BRITISH ROYALTY & BARCELONA'S GANGMASTERS

LAST MONDAY, The Sun in an editorial entitled 'War on anarchy' warned: 'Anarchists, prostitutes and assorted nutters hope to wreck the Royal Wedding on April 29th'. Shortly the Oscars will be awarded and Colin Firth is widely tipped to win one for Best Actor for his role in 'The King's Speech' as the soon to be George VI. Also nominated for Best Actor is Javier Bardem, who played the part of a gangmaster on the streets of Barcelona in the film 'Biutiful'. The blurb in the Manchester Cornerhouse's program describes his 'stunning central performance' that 'tells the compelling story of one man's struggle to find spiritual redemption in morally bankrupt Barcelona.'

It is curious that both The Sun of Murdoch and anarchist critics, like Professor Chris Knight, should have such an obsession about Royalty, which I suppose is itself very British. The Spanish film is focused on serious social issues like bent coppers, Senegalese street people selling drugs on the Ramblas, and Chinese illegal immigrants being used as cheap labour on Catalan building sites. In 'The King's Speech' Colin Firth grapples with his own stammering and his fear of public speaking as the abdication of his more articulate brother Edward VIII looms in 1937, just at the time the Spanish Civil War is at its height. Coincidentally, Colin Firth's next role is reported to be that of George Orwell in 'Homage to Catalonia' and Javier Bardem in 'Biutiful' is the son of an anti-Francoist who just 'couldn't keep his trap shut' and fled into exile in Mexico. Perhaps typically 'The King's Speech' is psychological and cultural, while 'Biutiful' is very Spanish in dealing with social issues.

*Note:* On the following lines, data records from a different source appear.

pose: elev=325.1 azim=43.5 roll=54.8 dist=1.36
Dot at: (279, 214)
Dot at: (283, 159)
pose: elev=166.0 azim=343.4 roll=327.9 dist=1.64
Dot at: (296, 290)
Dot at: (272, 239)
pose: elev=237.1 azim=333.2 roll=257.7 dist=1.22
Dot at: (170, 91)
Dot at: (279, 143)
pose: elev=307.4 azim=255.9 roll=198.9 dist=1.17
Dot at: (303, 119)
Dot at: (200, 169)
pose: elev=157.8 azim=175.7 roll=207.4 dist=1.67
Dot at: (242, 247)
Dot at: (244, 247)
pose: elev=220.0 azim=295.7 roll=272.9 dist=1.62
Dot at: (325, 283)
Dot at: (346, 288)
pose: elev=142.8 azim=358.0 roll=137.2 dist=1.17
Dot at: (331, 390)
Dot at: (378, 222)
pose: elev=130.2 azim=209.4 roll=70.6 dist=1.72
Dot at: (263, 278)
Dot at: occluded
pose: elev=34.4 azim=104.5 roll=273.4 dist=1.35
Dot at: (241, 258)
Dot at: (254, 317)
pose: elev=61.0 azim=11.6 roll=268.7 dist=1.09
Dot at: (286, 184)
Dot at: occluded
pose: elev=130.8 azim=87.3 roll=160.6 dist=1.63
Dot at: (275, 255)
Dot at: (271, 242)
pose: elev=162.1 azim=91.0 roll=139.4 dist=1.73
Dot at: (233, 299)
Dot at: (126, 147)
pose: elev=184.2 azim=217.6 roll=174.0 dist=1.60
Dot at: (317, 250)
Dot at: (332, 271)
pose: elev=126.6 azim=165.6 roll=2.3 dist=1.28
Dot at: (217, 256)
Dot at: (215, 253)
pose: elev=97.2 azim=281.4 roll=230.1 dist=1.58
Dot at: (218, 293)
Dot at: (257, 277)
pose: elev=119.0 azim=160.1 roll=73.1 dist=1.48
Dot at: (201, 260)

Last Saturday, the critics on Radio Four's 'Saturday Review' declared that 'Biutiful' shows the Barcelona that the tourists don't see in a very gritty light. My partner thought that on this showing Javier Bardem should get the Oscar for Best Actor - he got the Cannes Best Actor award; but Nigel Andrews in the FT called it 'two hours of bloated messianic attitudinising'. In 1963 I wrote a piece on the shanty towns in Barcelona for World Labour News - journal of the Syndicalist Workers' Federation - that later appeared in the newspaper of the Spanish Youth Federation (FIJL) as 'Donde las touristas nunca fui': 'Where the tourists never go'.